What you have to do: Pictures do not belong in your copy; repeat every other part of the entries exactly.

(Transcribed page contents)
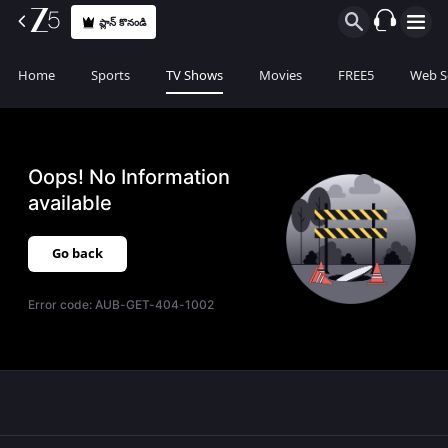
ప్లాన్ కొనండి
Home
Sports
TV Shows
Movies
FREE5
Web S
Oops! No Information
available
Go back
Error code:
AUB-GET-404-1002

Problem solution:
ప్లాన్ కొనండి
Home
Sports
TV Shows
Movies
FREE5
Web S
Oops! No Information
available
Go back
Error code:
AUB-GET-404-1002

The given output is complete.